Given passage:
**********

Similarly, another 20-year follow-up of a randomised trial by Veronesi et al. comparing breast conserving surgery with radical mastectomy for early breast cancer also showed a lower cumulative recurrence at 2.3% for the radical mastectomy group compared to 8.8% in the BCT group, though comparable overall survival and breast cancer-specific survival.3 The strength of both studies with respect to local recurrence and survival lies in their long duration of follow-up of 20 years.

However, we acknowledge the views of the reader that contemporary data from recent studies have been promising, with evidence to suggest that BCT could confer comparable local recurrence rates4 to mastectomy with reasons postulated to be multifactorial due to improvements in diagnostic imaging, pathologic margins assessment, precision of radiation therapy delivery, and effectiveness of systemic and targeted therapy. However, before more long-term data are made available, we prefer to interpret these results with caution. Furthermore, our study is also not designed to compare and address this issue of differences in recurrence rates between BCT and mastectomy.

Second, we applaud the reader for highlighting the need to observe important oncological principles in the conduct of surgery. We acknowledge the theoretical concern of seeding of tumour cells by performing lumpectomy first, followed by sentinel lymph node biopsy. However, this is perhaps analogous to the similar theoretical risk of tumour seeding with preoperative core needle biopsy, which has also not been shown to increase local recurrence rate in breast cancer patients.5 The reason for proposing to perform the lumpectomy first and assess the margins before sentinel lymph node biopsy is that in our experience, frozen section (FS) assessment of margins generally takes longer compared to sentinel lymph node biopsy. However, a change of instruments as suggested by the reader can mitigate the risk of tumour seeding.

**********

Supplied entries:
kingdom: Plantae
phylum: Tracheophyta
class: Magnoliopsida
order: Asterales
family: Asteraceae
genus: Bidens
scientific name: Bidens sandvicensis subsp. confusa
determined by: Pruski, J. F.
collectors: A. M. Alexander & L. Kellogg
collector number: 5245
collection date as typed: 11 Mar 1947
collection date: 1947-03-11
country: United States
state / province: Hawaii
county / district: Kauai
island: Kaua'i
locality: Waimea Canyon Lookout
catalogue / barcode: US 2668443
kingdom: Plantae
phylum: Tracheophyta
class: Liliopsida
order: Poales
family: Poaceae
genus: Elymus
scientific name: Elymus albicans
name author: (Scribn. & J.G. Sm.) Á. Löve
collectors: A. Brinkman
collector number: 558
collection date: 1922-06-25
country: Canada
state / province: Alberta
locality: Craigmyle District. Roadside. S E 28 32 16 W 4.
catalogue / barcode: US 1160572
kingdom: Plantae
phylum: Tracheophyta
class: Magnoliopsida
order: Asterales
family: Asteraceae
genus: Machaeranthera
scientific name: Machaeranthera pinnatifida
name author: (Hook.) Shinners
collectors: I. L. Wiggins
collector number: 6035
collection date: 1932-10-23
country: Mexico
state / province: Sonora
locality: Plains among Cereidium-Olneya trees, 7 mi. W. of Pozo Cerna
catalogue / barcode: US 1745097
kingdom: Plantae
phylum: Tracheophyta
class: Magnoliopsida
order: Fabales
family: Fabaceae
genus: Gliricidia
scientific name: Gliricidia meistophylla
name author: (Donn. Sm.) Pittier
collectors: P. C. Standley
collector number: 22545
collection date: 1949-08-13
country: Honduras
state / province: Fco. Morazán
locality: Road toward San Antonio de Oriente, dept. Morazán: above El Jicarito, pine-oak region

**********

Tasks to carry out:
• a. In the breast cancer surgery reply, what cumulative recurrence did the Veronesi trial find for the radical mastectomy group?
• b. Transcribe the breast cancer surgery reply from "Similarly, another 20-year" up to and including "of 20 years.".
• c. Pick up the breast cancer surgery reply where it stops, and keep writing it in the same manner.
The records that accompany the breast cancer surgery reply are separate material.

Expected outputs:
• a. 2.3%

• b.
Similarly, another 20-year follow-up of a randomised trial by Veronesi et al. comparing breast conserving surgery with radical mastectomy for early breast cancer also showed a lower cumulative recurrence at 2.3% for the radical mastectomy group compared to 8.8% in the BCT group, though comparable overall survival and breast cancer-specific survival.3 The strength of both studies with respect to local recurrence and survival lies in their long duration of follow-up of 20 years.

• c.
Finally, while we appreciate the reader’s concurrence that intraoperative FS analysis of margins is a valuable technique to decrease re-operation rates, we remain cognisant of the logistical challenges and added pathologist involvement as practical considerations that one may face on the ground. As such, other techniques such as cavity shaving6 and oncoplastic techniques,7 which have also been shown to decrease positive margins rate deserve mention. Additionally, the choice of technique is best personalised to the individual surgeon’s expertise and the healthcare setting. Oncoplastic surgery and FS analysis of margins are not mutually exclusive. Oncoplastic surgery utilised selectively in the appropriate context of large tumour or multifocal ductal carcinoma in situ remains an invaluable tool for the breast surgeon to achieve clear margins while preserving cosmesis for breast cancer patients.

Clement Luck Khng Chia, Chang Yi Woon, Serene Si Ning Goh, Lin Seong Soh, Chloe Fu Cui Yeo, Marc Weijie Ong, Benjamin Wong, Joelle Hoi Ting Leong, Jerry Tiong Thye Goo


  1. Woon CY, Goh SSN, Soh LS, et al. Surgical margins assessment reduces re-excision rates in breast-conserving surgery. Ann Acad Med Singap 2023;52:48-51.
  2. Fisher B, Anderson S, Bryant J, et al. Twenty-year follow-up of a randomized trial comparing total mastectomy, lumpectomy, and lumpectomy plus irradiation for the treatment of invasive breast cancer. N Engl J Med 2002;347:1233-41.
  3. Veronesi U, Cascinelli N, Mariani L, et al. Twenty-year follow-up of a randomized study comparing breast-conserving surgery with radical mastectomy for early breast cancer. N Engl J Med 2002;347:1227-32.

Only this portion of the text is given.